Segundo a pesquisadora, esses medicamentos, além dos problemas já citados, podem gerar um efeito inibidor sobre o sistema respiratório, o que agravaria problemas de respiração durante o sono. Ambos também são inibidores do sistema nervoso central o que pode afetar o julgamento e, como consequência, aumenta o risco de suicídio.

    9 de set. de 2010

    Coquetel de vitamina B pode 'retardar' Alzheimer.

    DIZ ESTUDO:

    Um novo estudo publicado na revista especializada Public Library of Science One sugere que altas doses de vitaminas B podem reduzir pela metade o ritmo do encolhimento do cérebro em pessoas com alguns sinais de Alzheimer.

    O encolhimento do cérebro é um dos sintomas da debilidade cognitiva leve que pode ser um dos indicadores iniciais de demência.

    Os pesquisadores da Universidade de Oxford, na Grã-Bretanha, afirmam que a descoberta pode ser um passo importante na busca por formas de retardar os efeitos do Alzheimer.

    De acordo com especialistas, o resultado da pesquisa é importante, mas são necessários mais estudos.

    Declínio mental A pesquisa avaliou 168 pacientes que sofriam, em algum nível, do declínio mental conhecido como debilidade cognitiva leve.

    A condição - marcada por pequenos lapsos de memória e problemas de linguagem - vai além do que é considerado "normal" no processo de envelhecimento e pode ser um indicativo do desenvolvimento de Alzheimer ou outras formas de demência.

    Metade dos voluntários recebeu um comprimido diário contendo níveis de ácido fólico, vitamina B6 e B12 acima da dose diária recomendada. A outra metade recebeu um placebo.

    Depois de dois anos, os pesquisadores mediram o ritmo de encolhimento do cérebro dos pacientes.

    O cérebro de uma pessoa com mais de 60 anos encolhe, em média, a um ritmo de 0,5% ao ano. O cérebro das pessoas que sofrem de debilidade cognitiva leve encolhe a um ritmo duas vezes mais rápido. Nos pacientes de Alzheimer, este ritmo chega a 2,5% ao ano.

    A equipe de pesquisadores de Oxford concluiu que, em média, o encolhimento do cérebro dos pacientes que tomaram o complemento vitamínico ocorreu a um ritmo 30% mais lento.

    Em alguns casos, este ritmo chegou a ser mais do que 50% mais lento, fazendo com que sua atrofia cerebral fosse equivalente a de uma pessoa sem qualquer debilidade cognitiva.

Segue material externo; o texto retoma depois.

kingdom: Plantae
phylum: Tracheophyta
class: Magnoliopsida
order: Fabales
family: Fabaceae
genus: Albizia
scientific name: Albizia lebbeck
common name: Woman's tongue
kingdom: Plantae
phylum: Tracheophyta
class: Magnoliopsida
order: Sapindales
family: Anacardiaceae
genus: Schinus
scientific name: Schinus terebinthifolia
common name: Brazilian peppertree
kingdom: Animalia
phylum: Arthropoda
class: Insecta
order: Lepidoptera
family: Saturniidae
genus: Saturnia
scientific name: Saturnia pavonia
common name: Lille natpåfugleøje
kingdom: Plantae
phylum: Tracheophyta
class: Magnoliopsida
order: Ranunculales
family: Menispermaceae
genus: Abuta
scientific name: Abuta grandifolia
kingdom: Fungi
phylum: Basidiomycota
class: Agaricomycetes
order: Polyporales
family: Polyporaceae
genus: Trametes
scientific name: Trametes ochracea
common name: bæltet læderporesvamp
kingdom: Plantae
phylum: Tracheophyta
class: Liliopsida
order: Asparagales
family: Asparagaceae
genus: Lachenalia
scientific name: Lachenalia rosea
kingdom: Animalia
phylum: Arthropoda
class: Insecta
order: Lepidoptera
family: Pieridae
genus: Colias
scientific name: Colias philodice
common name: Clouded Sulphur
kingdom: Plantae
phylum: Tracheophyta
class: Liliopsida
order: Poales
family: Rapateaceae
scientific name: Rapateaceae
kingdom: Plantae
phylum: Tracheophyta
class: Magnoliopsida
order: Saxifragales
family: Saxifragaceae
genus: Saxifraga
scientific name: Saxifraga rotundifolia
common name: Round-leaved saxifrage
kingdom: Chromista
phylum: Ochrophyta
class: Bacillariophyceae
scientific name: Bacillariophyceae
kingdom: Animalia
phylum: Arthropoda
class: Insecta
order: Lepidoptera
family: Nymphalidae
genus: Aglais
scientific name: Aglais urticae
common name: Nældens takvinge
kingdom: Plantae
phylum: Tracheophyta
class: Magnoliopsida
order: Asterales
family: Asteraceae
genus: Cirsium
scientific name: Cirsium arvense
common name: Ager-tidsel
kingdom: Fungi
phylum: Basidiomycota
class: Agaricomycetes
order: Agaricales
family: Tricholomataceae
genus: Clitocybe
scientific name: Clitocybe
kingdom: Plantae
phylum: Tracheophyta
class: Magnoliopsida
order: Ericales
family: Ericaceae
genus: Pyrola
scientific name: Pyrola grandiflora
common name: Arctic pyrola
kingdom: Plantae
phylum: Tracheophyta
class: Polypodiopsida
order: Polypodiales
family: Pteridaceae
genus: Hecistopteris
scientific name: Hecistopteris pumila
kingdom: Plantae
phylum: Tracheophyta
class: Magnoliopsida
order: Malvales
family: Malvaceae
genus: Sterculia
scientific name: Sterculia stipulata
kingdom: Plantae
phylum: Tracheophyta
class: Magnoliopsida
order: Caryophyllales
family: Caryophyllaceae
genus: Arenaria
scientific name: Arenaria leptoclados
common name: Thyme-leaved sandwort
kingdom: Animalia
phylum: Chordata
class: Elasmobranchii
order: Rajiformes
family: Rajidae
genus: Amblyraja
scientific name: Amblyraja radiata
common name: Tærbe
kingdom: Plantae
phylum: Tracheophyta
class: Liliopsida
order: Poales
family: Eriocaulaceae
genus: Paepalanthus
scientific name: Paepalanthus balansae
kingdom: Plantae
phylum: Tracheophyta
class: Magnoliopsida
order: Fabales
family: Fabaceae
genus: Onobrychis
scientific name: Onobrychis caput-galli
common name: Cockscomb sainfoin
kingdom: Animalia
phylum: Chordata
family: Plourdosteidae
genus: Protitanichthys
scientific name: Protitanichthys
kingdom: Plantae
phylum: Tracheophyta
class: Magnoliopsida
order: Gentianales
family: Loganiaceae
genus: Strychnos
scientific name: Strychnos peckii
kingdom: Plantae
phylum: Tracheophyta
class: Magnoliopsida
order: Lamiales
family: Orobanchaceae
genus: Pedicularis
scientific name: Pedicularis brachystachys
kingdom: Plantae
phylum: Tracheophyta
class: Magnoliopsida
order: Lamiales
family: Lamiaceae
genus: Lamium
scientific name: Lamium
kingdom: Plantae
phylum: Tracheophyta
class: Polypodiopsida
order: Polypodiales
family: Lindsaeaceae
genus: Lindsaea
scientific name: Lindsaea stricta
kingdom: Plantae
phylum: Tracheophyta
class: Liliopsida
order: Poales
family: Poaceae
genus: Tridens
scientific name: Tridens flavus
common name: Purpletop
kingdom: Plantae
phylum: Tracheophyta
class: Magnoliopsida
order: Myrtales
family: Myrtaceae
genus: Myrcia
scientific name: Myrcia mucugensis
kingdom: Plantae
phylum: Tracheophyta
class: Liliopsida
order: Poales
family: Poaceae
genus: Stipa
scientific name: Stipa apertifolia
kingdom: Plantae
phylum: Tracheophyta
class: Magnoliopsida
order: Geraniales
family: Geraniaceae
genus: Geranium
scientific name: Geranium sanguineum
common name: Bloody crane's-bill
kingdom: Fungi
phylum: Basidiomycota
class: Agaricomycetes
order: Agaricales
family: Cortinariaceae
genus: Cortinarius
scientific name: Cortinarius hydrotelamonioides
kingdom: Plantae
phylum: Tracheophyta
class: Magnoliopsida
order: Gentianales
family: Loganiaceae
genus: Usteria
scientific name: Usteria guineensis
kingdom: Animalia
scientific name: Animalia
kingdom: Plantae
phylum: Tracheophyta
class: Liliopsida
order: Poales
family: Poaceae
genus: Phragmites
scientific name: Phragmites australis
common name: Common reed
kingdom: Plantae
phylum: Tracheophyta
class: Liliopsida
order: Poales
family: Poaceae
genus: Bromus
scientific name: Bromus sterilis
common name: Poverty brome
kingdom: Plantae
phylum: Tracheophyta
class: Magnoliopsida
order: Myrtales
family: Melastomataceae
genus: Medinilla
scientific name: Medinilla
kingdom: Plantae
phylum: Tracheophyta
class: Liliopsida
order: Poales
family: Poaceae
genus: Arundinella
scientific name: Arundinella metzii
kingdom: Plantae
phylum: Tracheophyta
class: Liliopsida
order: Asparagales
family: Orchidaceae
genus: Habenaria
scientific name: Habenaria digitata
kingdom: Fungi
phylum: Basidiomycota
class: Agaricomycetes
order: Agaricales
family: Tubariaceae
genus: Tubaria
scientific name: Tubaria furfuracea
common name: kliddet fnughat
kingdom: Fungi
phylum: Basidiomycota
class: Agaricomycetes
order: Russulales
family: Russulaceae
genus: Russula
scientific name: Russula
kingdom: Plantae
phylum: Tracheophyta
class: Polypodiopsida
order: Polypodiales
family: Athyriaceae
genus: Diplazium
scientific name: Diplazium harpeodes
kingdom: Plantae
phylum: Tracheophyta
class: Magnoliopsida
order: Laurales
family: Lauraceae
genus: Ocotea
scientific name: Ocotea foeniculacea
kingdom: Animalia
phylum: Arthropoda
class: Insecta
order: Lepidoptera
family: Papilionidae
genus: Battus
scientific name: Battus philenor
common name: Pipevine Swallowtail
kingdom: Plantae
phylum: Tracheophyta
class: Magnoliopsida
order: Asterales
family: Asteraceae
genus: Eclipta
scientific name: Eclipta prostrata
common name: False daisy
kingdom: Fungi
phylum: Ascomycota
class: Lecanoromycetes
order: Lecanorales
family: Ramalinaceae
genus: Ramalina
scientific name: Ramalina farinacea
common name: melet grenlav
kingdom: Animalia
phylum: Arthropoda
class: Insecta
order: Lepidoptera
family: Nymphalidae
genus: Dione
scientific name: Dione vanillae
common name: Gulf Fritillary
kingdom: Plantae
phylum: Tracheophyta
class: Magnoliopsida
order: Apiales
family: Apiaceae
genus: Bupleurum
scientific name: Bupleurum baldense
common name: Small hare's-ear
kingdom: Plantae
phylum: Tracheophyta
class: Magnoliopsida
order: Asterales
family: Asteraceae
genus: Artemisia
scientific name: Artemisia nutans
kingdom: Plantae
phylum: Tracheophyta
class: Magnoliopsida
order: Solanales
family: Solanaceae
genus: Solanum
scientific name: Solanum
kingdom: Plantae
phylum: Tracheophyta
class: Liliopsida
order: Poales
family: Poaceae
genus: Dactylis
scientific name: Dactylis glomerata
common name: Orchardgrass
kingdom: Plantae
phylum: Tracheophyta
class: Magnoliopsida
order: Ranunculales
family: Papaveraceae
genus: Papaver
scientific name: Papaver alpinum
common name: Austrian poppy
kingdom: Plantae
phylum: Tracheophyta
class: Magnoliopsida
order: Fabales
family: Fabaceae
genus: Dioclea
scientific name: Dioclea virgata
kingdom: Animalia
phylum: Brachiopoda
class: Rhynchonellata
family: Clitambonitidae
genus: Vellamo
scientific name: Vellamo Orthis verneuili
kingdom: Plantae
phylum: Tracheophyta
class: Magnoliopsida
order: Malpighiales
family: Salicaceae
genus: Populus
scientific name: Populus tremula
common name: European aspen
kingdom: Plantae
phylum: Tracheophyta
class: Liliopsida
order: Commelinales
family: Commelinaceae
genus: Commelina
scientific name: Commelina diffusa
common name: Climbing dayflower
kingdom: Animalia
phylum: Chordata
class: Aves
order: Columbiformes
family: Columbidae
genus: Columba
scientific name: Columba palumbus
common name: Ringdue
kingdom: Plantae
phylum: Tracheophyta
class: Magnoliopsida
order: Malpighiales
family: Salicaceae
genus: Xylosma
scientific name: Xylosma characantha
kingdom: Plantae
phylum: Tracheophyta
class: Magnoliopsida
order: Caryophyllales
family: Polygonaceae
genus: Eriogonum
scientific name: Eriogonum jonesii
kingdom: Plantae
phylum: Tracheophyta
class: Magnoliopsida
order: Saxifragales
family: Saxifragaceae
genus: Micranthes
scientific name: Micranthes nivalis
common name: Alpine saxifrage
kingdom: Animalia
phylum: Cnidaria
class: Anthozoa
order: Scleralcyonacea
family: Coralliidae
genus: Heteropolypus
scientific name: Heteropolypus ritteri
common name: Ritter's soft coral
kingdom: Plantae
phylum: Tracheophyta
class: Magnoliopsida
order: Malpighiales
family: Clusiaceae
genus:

    'Protegendo o cérebro' Algumas vitaminas B - ácido fólico, vitamina B6 e B12 - controlam os níveis da substância conhecida com homocisteína no sangue. Altos níveis de homocisteína são associados ao encolhimento mais rápido do cérebro e ao Alzheimer.

    Os autores do estudo sugerem que os efeitos da vitamina B sobre os níveis de homocisteína ajudaram a reduzir o ritmo de encolhimento do cérebro.

    Segundo o autor do estudo, David Smith, os resultados foram mais significativos do que os cientistas esperavam.

    "É um efeito maior do que o previsto", disse ele.

    "Essas vitaminas estão fazendo algo pela estrutura do cérebro - estão protegendo-a, e isso é muito importante porque precisamos proteger o cérebro para evitar o Alzheimer." Smith afirmou, no entanto, que são necessárias mais pesquisas para determinar se as altas doses de vitamina B realmente evitam o desenvolvimento de Alzheimer em pacientes com debilidade cognitiva leve.

    As vitaminas B são encontradas normalmente em vários alimentos, inclusive carne, peixe, ovos e verduras.

    Especialistas, no entanto, afirmam que ninguém deve sair tomando doses mais altas do que as recomendadas depois deste estudo, já que também há outros riscos para a saúde.